Find the average person on the street and ask them about professional wrestlers. The answers you get will likely be defined by age, region, and experiences, ranging from Hulk Hogan and Ric Flair to John Cena and The Rock. If you ask them “Who runs professional wrestling?” the answer will likely be unanimously “Vince McMahon.” Vince’s name is out there on the street and that’s despite his attempts to keep it otherwise. So, it was a little disappointing to see so little new information being presented by Viceland in The 9 Lives of Vince McMahon.
Much of the documentary’s two hours was made up of previously aired material from Vice’s acclaimed series Dark Side of the Ring and the clips were always accompanied by the series and episode credits in the corner of the screen. Outside of interviews done by Dark Side, no new interviews appear to have been done except possibly some wrestling journalists such as Bryan Alvarez and John Arezzi although these may have been unused comments from previous interviews.
This is a shame as McMahon’s most recent (consensual) romantic dalliances, in addition to prompting him from stepping down from his position as high chief and master of World Wrestling Entertainment, have also prompted previous stories of harassment and sexual assault to surface or resurface and given the alleged victims a chance to have their voices amplified.

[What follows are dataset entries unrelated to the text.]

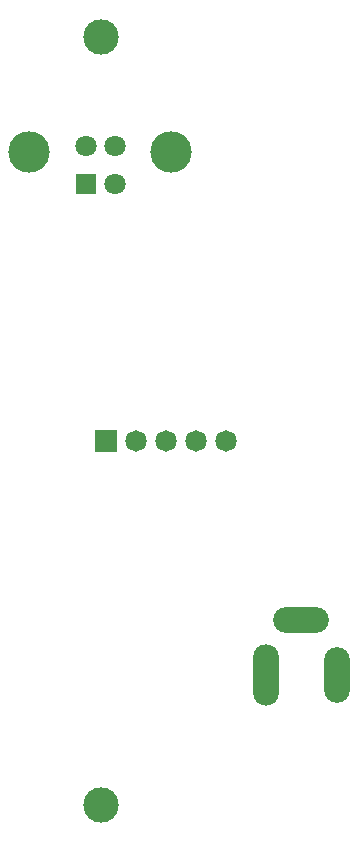
<source format=gbr>
G04 DipTrace 3.3.1.3*
G04 BottomMask.gbr*
%MOIN*%
G04 #@! TF.FileFunction,Soldermask,Bot*
G04 #@! TF.Part,Single*
%ADD44C,0.11811*%
%ADD51C,0.07178*%
%ADD53R,0.07178X0.07178*%
%ADD61O,0.185165X0.08674*%
%ADD63O,0.08674X0.20485*%
%ADD65O,0.08674X0.185165*%
%ADD75C,0.137921*%
%ADD77C,0.070992*%
%ADD79R,0.070992X0.070992*%
%FSLAX26Y26*%
G04*
G70*
G90*
G75*
G01*
G04 BotMask*
%LPD*%
D79*
X1325348Y2661684D3*
D77*
X1423773Y2661644D3*
Y2788022D3*
X1325348D3*
D75*
X1611568Y2768140D3*
X1137552D3*
D65*
X2162936Y1024012D3*
D63*
X1926715D3*
D61*
X2044825Y1209051D3*
D53*
X1394147Y1805344D3*
D51*
X1494147D3*
X1594147D3*
X1694147D3*
X1794147D3*
D44*
X1378252Y590850D3*
Y3149906D3*
M02*

</source>
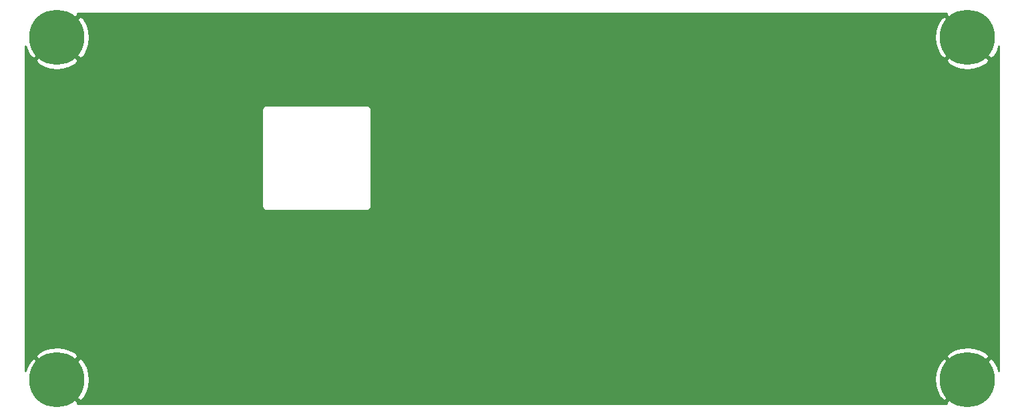
<source format=gtl>
G04 #@! TF.GenerationSoftware,KiCad,Pcbnew,(5.1.9)-1*
G04 #@! TF.CreationDate,2022-01-12T10:50:52-07:00*
G04 #@! TF.ProjectId,KICAD_Front_Plate_01,4b494341-445f-4467-926f-6e745f506c61,rev?*
G04 #@! TF.SameCoordinates,Original*
G04 #@! TF.FileFunction,Copper,L1,Top*
G04 #@! TF.FilePolarity,Positive*
%FSLAX46Y46*%
G04 Gerber Fmt 4.6, Leading zero omitted, Abs format (unit mm)*
G04 Created by KiCad (PCBNEW (5.1.9)-1) date 2022-01-12 10:50:52*
%MOMM*%
%LPD*%
G01*
G04 APERTURE LIST*
G04 #@! TA.AperFunction,ComponentPad*
%ADD10C,7.000000*%
G04 #@! TD*
G04 #@! TA.AperFunction,Conductor*
%ADD11C,0.250000*%
G04 #@! TD*
G04 #@! TA.AperFunction,Conductor*
%ADD12C,0.254000*%
G04 #@! TD*
G04 #@! TA.AperFunction,Conductor*
%ADD13C,0.100000*%
G04 #@! TD*
G04 APERTURE END LIST*
D10*
X4650000Y-3700000D03*
X4650000Y-47200000D03*
X120150000Y-47200000D03*
X120150000Y-3700000D03*
D11*
X4650000Y-46193031D02*
X4301222Y-45844253D01*
X4301222Y-45844253D02*
X4236612Y-45862537D01*
X4650000Y-47200000D02*
X4650000Y-46193031D01*
D12*
X117415450Y-785845D02*
X120150000Y-3520395D01*
X120164143Y-3506253D01*
X120343748Y-3685858D01*
X120329605Y-3700000D01*
X123064155Y-6434550D01*
X123584550Y-6038366D01*
X123974748Y-5323388D01*
X124140001Y-4795208D01*
X124140000Y-46111585D01*
X124002415Y-45643403D01*
X123624715Y-44921744D01*
X123584550Y-44861634D01*
X123064155Y-44465450D01*
X120329605Y-47200000D01*
X120343748Y-47214143D01*
X120164143Y-47393748D01*
X120150000Y-47379605D01*
X117415450Y-50114155D01*
X117511258Y-50240000D01*
X7288742Y-50240000D01*
X7384550Y-50114155D01*
X4650000Y-47379605D01*
X4635858Y-47393748D01*
X4456253Y-47214143D01*
X4470395Y-47200000D01*
X4829605Y-47200000D01*
X7564155Y-49934550D01*
X8084550Y-49538366D01*
X8474748Y-48823388D01*
X8717964Y-48046024D01*
X8804851Y-47236147D01*
X8798366Y-47163853D01*
X115995149Y-47163853D01*
X116067931Y-47975118D01*
X116297585Y-48756597D01*
X116675285Y-49478256D01*
X116715450Y-49538366D01*
X117235845Y-49934550D01*
X119970395Y-47200000D01*
X117235845Y-44465450D01*
X116715450Y-44861634D01*
X116325252Y-45576612D01*
X116082036Y-46353976D01*
X115995149Y-47163853D01*
X8798366Y-47163853D01*
X8732069Y-46424882D01*
X8502415Y-45643403D01*
X8124715Y-44921744D01*
X8084550Y-44861634D01*
X7564155Y-44465450D01*
X4829605Y-47200000D01*
X4470395Y-47200000D01*
X1735845Y-44465450D01*
X1215450Y-44861634D01*
X825252Y-45576612D01*
X660000Y-46104788D01*
X660000Y-44285845D01*
X1915450Y-44285845D01*
X4650000Y-47020395D01*
X7384550Y-44285845D01*
X117415450Y-44285845D01*
X120150000Y-47020395D01*
X122884550Y-44285845D01*
X122488366Y-43765450D01*
X121773388Y-43375252D01*
X120996024Y-43132036D01*
X120186147Y-43045149D01*
X119374882Y-43117931D01*
X118593403Y-43347585D01*
X117871744Y-43725285D01*
X117811634Y-43765450D01*
X117415450Y-44285845D01*
X7384550Y-44285845D01*
X6988366Y-43765450D01*
X6273388Y-43375252D01*
X5496024Y-43132036D01*
X4686147Y-43045149D01*
X3874882Y-43117931D01*
X3093403Y-43347585D01*
X2371744Y-43725285D01*
X2311634Y-43765450D01*
X1915450Y-44285845D01*
X660000Y-44285845D01*
X660000Y-12985000D01*
X30621807Y-12985000D01*
X30625000Y-13017419D01*
X30625001Y-25052571D01*
X30621807Y-25085000D01*
X30634550Y-25214383D01*
X30672290Y-25338793D01*
X30733575Y-25453450D01*
X30816052Y-25553948D01*
X30916550Y-25636425D01*
X31031207Y-25697710D01*
X31155617Y-25735450D01*
X31252581Y-25745000D01*
X31285000Y-25748193D01*
X31317419Y-25745000D01*
X43852581Y-25745000D01*
X43885000Y-25748193D01*
X43917419Y-25745000D01*
X44014383Y-25735450D01*
X44138793Y-25697710D01*
X44253450Y-25636425D01*
X44353948Y-25553948D01*
X44436425Y-25453450D01*
X44497710Y-25338793D01*
X44535450Y-25214383D01*
X44548193Y-25085000D01*
X44545000Y-25052581D01*
X44545000Y-13017419D01*
X44548193Y-12985000D01*
X44535450Y-12855617D01*
X44497710Y-12731207D01*
X44436425Y-12616550D01*
X44353948Y-12516052D01*
X44253450Y-12433575D01*
X44138793Y-12372290D01*
X44014383Y-12334550D01*
X43917419Y-12325000D01*
X43885000Y-12321807D01*
X43852581Y-12325000D01*
X31317419Y-12325000D01*
X31285000Y-12321807D01*
X31252581Y-12325000D01*
X31155617Y-12334550D01*
X31031207Y-12372290D01*
X30916550Y-12433575D01*
X30816052Y-12516052D01*
X30733575Y-12616550D01*
X30672290Y-12731207D01*
X30634550Y-12855617D01*
X30621807Y-12985000D01*
X660000Y-12985000D01*
X660000Y-6614155D01*
X1915450Y-6614155D01*
X2311634Y-7134550D01*
X3026612Y-7524748D01*
X3803976Y-7767964D01*
X4613853Y-7854851D01*
X5425118Y-7782069D01*
X6206597Y-7552415D01*
X6928256Y-7174715D01*
X6988366Y-7134550D01*
X7384550Y-6614155D01*
X117415450Y-6614155D01*
X117811634Y-7134550D01*
X118526612Y-7524748D01*
X119303976Y-7767964D01*
X120113853Y-7854851D01*
X120925118Y-7782069D01*
X121706597Y-7552415D01*
X122428256Y-7174715D01*
X122488366Y-7134550D01*
X122884550Y-6614155D01*
X120150000Y-3879605D01*
X117415450Y-6614155D01*
X7384550Y-6614155D01*
X4650000Y-3879605D01*
X1915450Y-6614155D01*
X660000Y-6614155D01*
X660000Y-4788415D01*
X797585Y-5256597D01*
X1175285Y-5978256D01*
X1215450Y-6038366D01*
X1735845Y-6434550D01*
X4470395Y-3700000D01*
X4829605Y-3700000D01*
X7564155Y-6434550D01*
X8084550Y-6038366D01*
X8474748Y-5323388D01*
X8717964Y-4546024D01*
X8804851Y-3736147D01*
X8798366Y-3663853D01*
X115995149Y-3663853D01*
X116067931Y-4475118D01*
X116297585Y-5256597D01*
X116675285Y-5978256D01*
X116715450Y-6038366D01*
X117235845Y-6434550D01*
X119970395Y-3700000D01*
X117235845Y-965450D01*
X116715450Y-1361634D01*
X116325252Y-2076612D01*
X116082036Y-2853976D01*
X115995149Y-3663853D01*
X8798366Y-3663853D01*
X8732069Y-2924882D01*
X8502415Y-2143403D01*
X8124715Y-1421744D01*
X8084550Y-1361634D01*
X7564155Y-965450D01*
X4829605Y-3700000D01*
X4470395Y-3700000D01*
X4456253Y-3685858D01*
X4635858Y-3506253D01*
X4650000Y-3520395D01*
X7384550Y-785845D01*
X7288742Y-660000D01*
X117511258Y-660000D01*
X117415450Y-785845D01*
G04 #@! TA.AperFunction,Conductor*
D13*
G36*
X117415450Y-785845D02*
G01*
X120150000Y-3520395D01*
X120164143Y-3506253D01*
X120343748Y-3685858D01*
X120329605Y-3700000D01*
X123064155Y-6434550D01*
X123584550Y-6038366D01*
X123974748Y-5323388D01*
X124140001Y-4795208D01*
X124140000Y-46111585D01*
X124002415Y-45643403D01*
X123624715Y-44921744D01*
X123584550Y-44861634D01*
X123064155Y-44465450D01*
X120329605Y-47200000D01*
X120343748Y-47214143D01*
X120164143Y-47393748D01*
X120150000Y-47379605D01*
X117415450Y-50114155D01*
X117511258Y-50240000D01*
X7288742Y-50240000D01*
X7384550Y-50114155D01*
X4650000Y-47379605D01*
X4635858Y-47393748D01*
X4456253Y-47214143D01*
X4470395Y-47200000D01*
X4829605Y-47200000D01*
X7564155Y-49934550D01*
X8084550Y-49538366D01*
X8474748Y-48823388D01*
X8717964Y-48046024D01*
X8804851Y-47236147D01*
X8798366Y-47163853D01*
X115995149Y-47163853D01*
X116067931Y-47975118D01*
X116297585Y-48756597D01*
X116675285Y-49478256D01*
X116715450Y-49538366D01*
X117235845Y-49934550D01*
X119970395Y-47200000D01*
X117235845Y-44465450D01*
X116715450Y-44861634D01*
X116325252Y-45576612D01*
X116082036Y-46353976D01*
X115995149Y-47163853D01*
X8798366Y-47163853D01*
X8732069Y-46424882D01*
X8502415Y-45643403D01*
X8124715Y-44921744D01*
X8084550Y-44861634D01*
X7564155Y-44465450D01*
X4829605Y-47200000D01*
X4470395Y-47200000D01*
X1735845Y-44465450D01*
X1215450Y-44861634D01*
X825252Y-45576612D01*
X660000Y-46104788D01*
X660000Y-44285845D01*
X1915450Y-44285845D01*
X4650000Y-47020395D01*
X7384550Y-44285845D01*
X117415450Y-44285845D01*
X120150000Y-47020395D01*
X122884550Y-44285845D01*
X122488366Y-43765450D01*
X121773388Y-43375252D01*
X120996024Y-43132036D01*
X120186147Y-43045149D01*
X119374882Y-43117931D01*
X118593403Y-43347585D01*
X117871744Y-43725285D01*
X117811634Y-43765450D01*
X117415450Y-44285845D01*
X7384550Y-44285845D01*
X6988366Y-43765450D01*
X6273388Y-43375252D01*
X5496024Y-43132036D01*
X4686147Y-43045149D01*
X3874882Y-43117931D01*
X3093403Y-43347585D01*
X2371744Y-43725285D01*
X2311634Y-43765450D01*
X1915450Y-44285845D01*
X660000Y-44285845D01*
X660000Y-12985000D01*
X30621807Y-12985000D01*
X30625000Y-13017419D01*
X30625001Y-25052571D01*
X30621807Y-25085000D01*
X30634550Y-25214383D01*
X30672290Y-25338793D01*
X30733575Y-25453450D01*
X30816052Y-25553948D01*
X30916550Y-25636425D01*
X31031207Y-25697710D01*
X31155617Y-25735450D01*
X31252581Y-25745000D01*
X31285000Y-25748193D01*
X31317419Y-25745000D01*
X43852581Y-25745000D01*
X43885000Y-25748193D01*
X43917419Y-25745000D01*
X44014383Y-25735450D01*
X44138793Y-25697710D01*
X44253450Y-25636425D01*
X44353948Y-25553948D01*
X44436425Y-25453450D01*
X44497710Y-25338793D01*
X44535450Y-25214383D01*
X44548193Y-25085000D01*
X44545000Y-25052581D01*
X44545000Y-13017419D01*
X44548193Y-12985000D01*
X44535450Y-12855617D01*
X44497710Y-12731207D01*
X44436425Y-12616550D01*
X44353948Y-12516052D01*
X44253450Y-12433575D01*
X44138793Y-12372290D01*
X44014383Y-12334550D01*
X43917419Y-12325000D01*
X43885000Y-12321807D01*
X43852581Y-12325000D01*
X31317419Y-12325000D01*
X31285000Y-12321807D01*
X31252581Y-12325000D01*
X31155617Y-12334550D01*
X31031207Y-12372290D01*
X30916550Y-12433575D01*
X30816052Y-12516052D01*
X30733575Y-12616550D01*
X30672290Y-12731207D01*
X30634550Y-12855617D01*
X30621807Y-12985000D01*
X660000Y-12985000D01*
X660000Y-6614155D01*
X1915450Y-6614155D01*
X2311634Y-7134550D01*
X3026612Y-7524748D01*
X3803976Y-7767964D01*
X4613853Y-7854851D01*
X5425118Y-7782069D01*
X6206597Y-7552415D01*
X6928256Y-7174715D01*
X6988366Y-7134550D01*
X7384550Y-6614155D01*
X117415450Y-6614155D01*
X117811634Y-7134550D01*
X118526612Y-7524748D01*
X119303976Y-7767964D01*
X120113853Y-7854851D01*
X120925118Y-7782069D01*
X121706597Y-7552415D01*
X122428256Y-7174715D01*
X122488366Y-7134550D01*
X122884550Y-6614155D01*
X120150000Y-3879605D01*
X117415450Y-6614155D01*
X7384550Y-6614155D01*
X4650000Y-3879605D01*
X1915450Y-6614155D01*
X660000Y-6614155D01*
X660000Y-4788415D01*
X797585Y-5256597D01*
X1175285Y-5978256D01*
X1215450Y-6038366D01*
X1735845Y-6434550D01*
X4470395Y-3700000D01*
X4829605Y-3700000D01*
X7564155Y-6434550D01*
X8084550Y-6038366D01*
X8474748Y-5323388D01*
X8717964Y-4546024D01*
X8804851Y-3736147D01*
X8798366Y-3663853D01*
X115995149Y-3663853D01*
X116067931Y-4475118D01*
X116297585Y-5256597D01*
X116675285Y-5978256D01*
X116715450Y-6038366D01*
X117235845Y-6434550D01*
X119970395Y-3700000D01*
X117235845Y-965450D01*
X116715450Y-1361634D01*
X116325252Y-2076612D01*
X116082036Y-2853976D01*
X115995149Y-3663853D01*
X8798366Y-3663853D01*
X8732069Y-2924882D01*
X8502415Y-2143403D01*
X8124715Y-1421744D01*
X8084550Y-1361634D01*
X7564155Y-965450D01*
X4829605Y-3700000D01*
X4470395Y-3700000D01*
X4456253Y-3685858D01*
X4635858Y-3506253D01*
X4650000Y-3520395D01*
X7384550Y-785845D01*
X7288742Y-660000D01*
X117511258Y-660000D01*
X117415450Y-785845D01*
G37*
G04 #@! TD.AperFunction*
M02*

</source>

With a little more effort, Viceland could have shed some more light on the stock dip after McMahon overhyped the estimates for the WWE streaming service, the failures of the XFL and the World Bodybuilding Federation, his disastrous interview with Bob Costas, and the infamous “Ring Boy” scandal that has yet to be made into a Dark Side episode. Instead, we saw different opinions from Dark Side topics magnified and arguably out of context. To anyone unfamiliar to the subject matter, it could certainly appear that Vince McMahon “briefcasing” Jimmy Sunka out of murder charges, that Hulk Hogan lied about McMahon not being an illegal steroid dealer, and that the Benoit murder-suicide being caused by “roid rage” to which McMahon’s demand for muscularity contributed, were being presented as consensus opinion if not outright fact.
Maybe there is no good “middle” way to look at Vince McMahon. He’s a Jeffersonian figure in professional wrestling with many content to see him as an alpha lion with immeasurable influence throughout an art form they love and others set on viewing them through the lens tinted by unscrupulous acts and attitudes both business and personal. With the planned Netflix docu-series on Vince McMahon to be made with his pending cooperation, fans and other interested parties could use a more direct and objective look at his history. Unfortunately, this one seems to miss the mark (no pun intended) as often as not.